[Dataset entries]
((
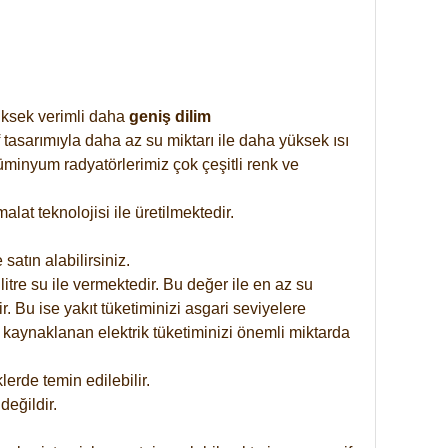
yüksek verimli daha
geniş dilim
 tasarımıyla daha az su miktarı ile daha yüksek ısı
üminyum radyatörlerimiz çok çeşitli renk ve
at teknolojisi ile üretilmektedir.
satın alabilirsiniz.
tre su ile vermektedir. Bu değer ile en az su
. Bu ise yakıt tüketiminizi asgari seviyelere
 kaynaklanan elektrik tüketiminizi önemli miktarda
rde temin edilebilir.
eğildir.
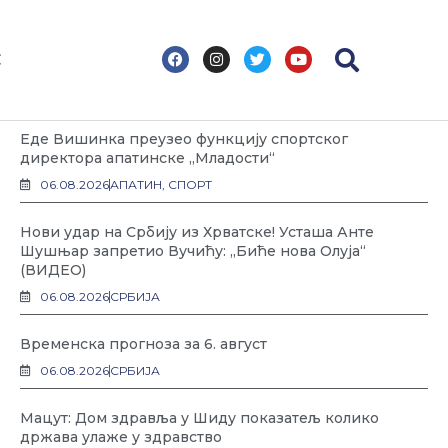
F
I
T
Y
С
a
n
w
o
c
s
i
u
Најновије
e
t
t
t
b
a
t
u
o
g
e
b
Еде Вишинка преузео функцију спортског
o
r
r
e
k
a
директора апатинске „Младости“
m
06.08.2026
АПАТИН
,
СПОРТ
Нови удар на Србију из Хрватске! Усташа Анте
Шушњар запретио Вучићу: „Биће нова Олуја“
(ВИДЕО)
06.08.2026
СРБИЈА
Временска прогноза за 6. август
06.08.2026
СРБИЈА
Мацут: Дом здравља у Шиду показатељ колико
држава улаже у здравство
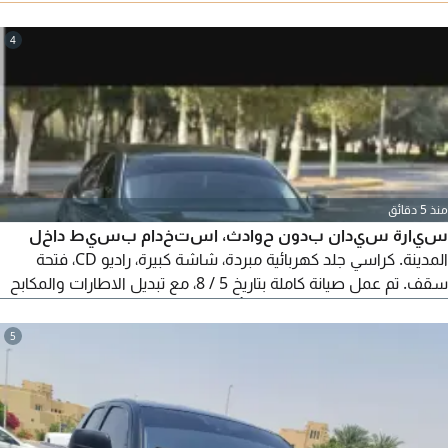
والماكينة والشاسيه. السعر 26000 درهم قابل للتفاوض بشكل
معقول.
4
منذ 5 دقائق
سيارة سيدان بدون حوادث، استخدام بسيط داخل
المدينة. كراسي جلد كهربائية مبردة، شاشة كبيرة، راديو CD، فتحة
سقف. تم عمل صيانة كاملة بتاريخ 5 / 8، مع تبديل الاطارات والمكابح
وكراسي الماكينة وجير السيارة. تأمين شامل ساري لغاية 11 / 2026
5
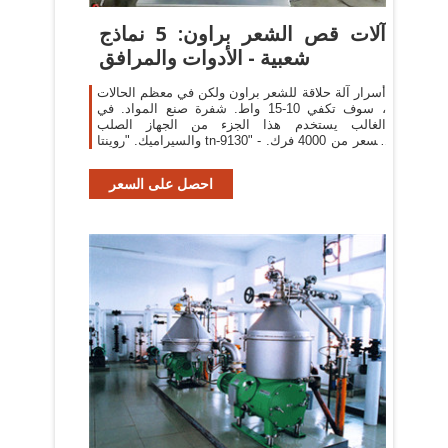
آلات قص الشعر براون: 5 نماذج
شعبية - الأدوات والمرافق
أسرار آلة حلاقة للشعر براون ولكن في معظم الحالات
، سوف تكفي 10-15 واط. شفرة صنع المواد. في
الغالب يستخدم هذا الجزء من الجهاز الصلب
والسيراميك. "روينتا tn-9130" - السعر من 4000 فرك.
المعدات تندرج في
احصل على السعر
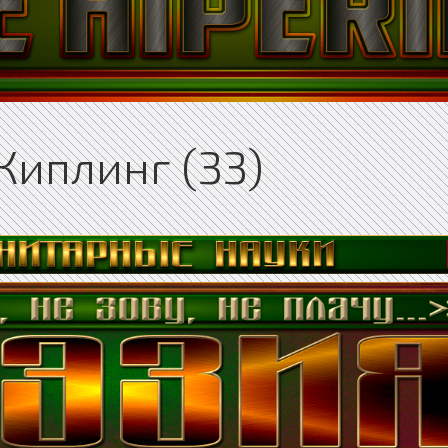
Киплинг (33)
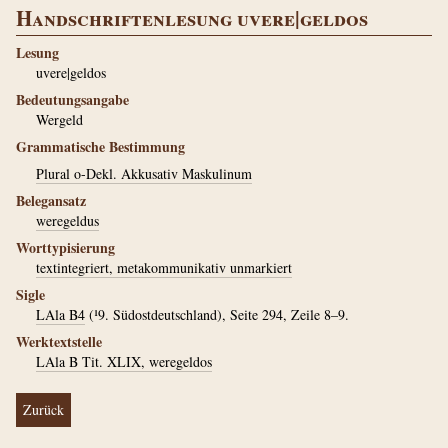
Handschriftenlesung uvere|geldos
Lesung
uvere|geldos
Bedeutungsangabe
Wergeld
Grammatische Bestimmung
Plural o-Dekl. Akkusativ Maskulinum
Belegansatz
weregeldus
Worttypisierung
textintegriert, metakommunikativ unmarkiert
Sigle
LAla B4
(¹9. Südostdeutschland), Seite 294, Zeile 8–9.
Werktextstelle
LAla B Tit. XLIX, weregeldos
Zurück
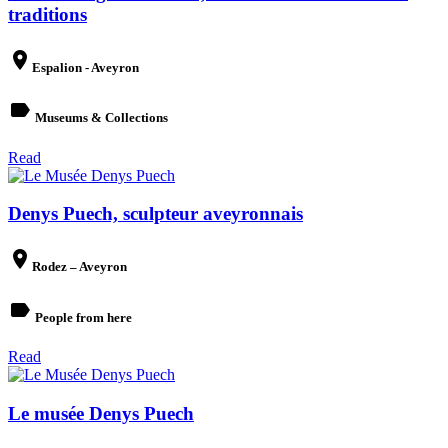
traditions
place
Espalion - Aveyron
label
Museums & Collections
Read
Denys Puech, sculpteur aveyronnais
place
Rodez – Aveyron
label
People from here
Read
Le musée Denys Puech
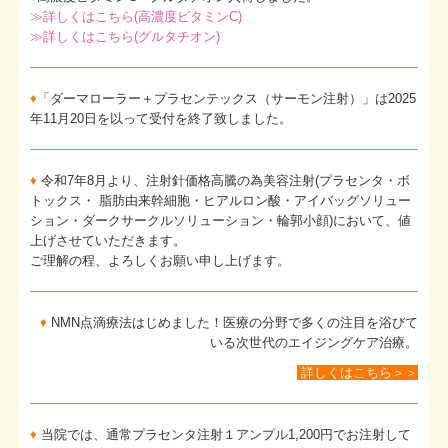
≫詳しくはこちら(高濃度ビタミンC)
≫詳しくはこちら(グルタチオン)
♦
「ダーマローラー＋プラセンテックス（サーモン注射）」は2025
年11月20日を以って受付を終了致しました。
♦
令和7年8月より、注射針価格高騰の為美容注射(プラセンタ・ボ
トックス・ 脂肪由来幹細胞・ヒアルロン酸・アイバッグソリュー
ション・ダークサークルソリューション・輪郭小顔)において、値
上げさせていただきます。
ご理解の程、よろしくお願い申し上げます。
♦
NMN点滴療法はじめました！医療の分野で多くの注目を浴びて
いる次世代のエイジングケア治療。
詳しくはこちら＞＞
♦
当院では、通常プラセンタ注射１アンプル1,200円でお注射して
))
TASK PROMPT: Quote every line of text in the listing above without any changes, covering the whole listing. Leave the pictures out of your answer.

FINISHED TASK:
yüksek verimli daha
geniş dilim
 tasarımıyla daha az su miktarı ile daha yüksek ısı
üminyum radyatörlerimiz çok çeşitli renk ve
at teknolojisi ile üretilmektedir.
satın alabilirsiniz.
tre su ile vermektedir. Bu değer ile en az su
. Bu ise yakıt tüketiminizi asgari seviyelere
 kaynaklanan elektrik tüketiminizi önemli miktarda
rde temin edilebilir.
eğildir.
F
I
T
Y
С
a
n
w
o
c
s
i
u
Најновије
e
t
t
t
b
a
t
u
o
g
e
b
Еде Вишинка преузео функцију спортског
o
r
r
e
k
a
директора апатинске „Младости“
m
06.08.2026
АПАТИН
,
СПОРТ
Нови удар на Србију из Хрватске! Усташа Анте
Шушњар запретио Вучићу: „Биће нова Олуја“
(ВИДЕО)
06.08.2026
СРБИЈА
Временска прогноза за 6. август
06.08.2026
СРБИЈА
Мацут: Дом здравља у Шиду показатељ колико
држава улаже у здравство
والماكينة والشاسيه. السعر 26000 درهم قابل للتفاوض بشكل
معقول.
4
منذ 5 دقائق
سيارة سيدان بدون حوادث، استخدام بسيط داخل
المدينة. كراسي جلد كهربائية مبردة، شاشة كبيرة، راديو CD، فتحة
سقف. تم عمل صيانة كاملة بتاريخ 5 / 8، مع تبديل الاطارات والمكابح
وكراسي الماكينة وجير السيارة. تأمين شامل ساري لغاية 11 / 2026
5
آلات قص الشعر براون: 5 نماذج
شعبية - الأدوات والمرافق
أسرار آلة حلاقة للشعر براون ولكن في معظم الحالات
، سوف تكفي 10-15 واط. شفرة صنع المواد. في
الغالب يستخدم هذا الجزء من الجهاز الصلب
والسيراميك. "روينتا tn-9130" - السعر من 4000 فرك.
المعدات تندرج في
احصل على السعر
Киплинг (33)
Handschriftenlesung uvere|geldos
Lesung
uvere|geldos
Bedeutungsangabe
Wergeld
Grammatische Bestimmung
Plural o-Dekl. Akkusativ Maskulinum
Belegansatz
weregeldus
Worttypisierung
textintegriert, metakommunikativ unmarkiert
Sigle
LAla B4
(¹9. Südostdeutschland), Seite 294, Zeile 8–9.
Werktextstelle
LAla B Tit. XLIX, weregeldos
Zurück
traditions
place
Espalion - Aveyron
label
Museums & Collections
Read
Denys Puech, sculpteur aveyronnais
place
Rodez – Aveyron
label
People from here
Read
Le musée Denys Puech
≫詳しくはこちら(高濃度ビタミンC)
≫詳しくはこちら(グルタチオン)
♦
「ダーマローラー＋プラセンテックス（サーモン注射）」は2025
年11月20日を以って受付を終了致しました。
♦
令和7年8月より、注射針価格高騰の為美容注射(プラセンタ・ボ
トックス・ 脂肪由来幹細胞・ヒアルロン酸・アイバッグソリュー
ション・ダークサークルソリューション・輪郭小顔)において、値
上げさせていただきます。
ご理解の程、よろしくお願い申し上げます。
♦
NMN点滴療法はじめました！医療の分野で多くの注目を浴びて
いる次世代のエイジングケア治療。
詳しくはこちら＞＞
♦
当院では、通常プラセンタ注射１アンプル1,200円でお注射して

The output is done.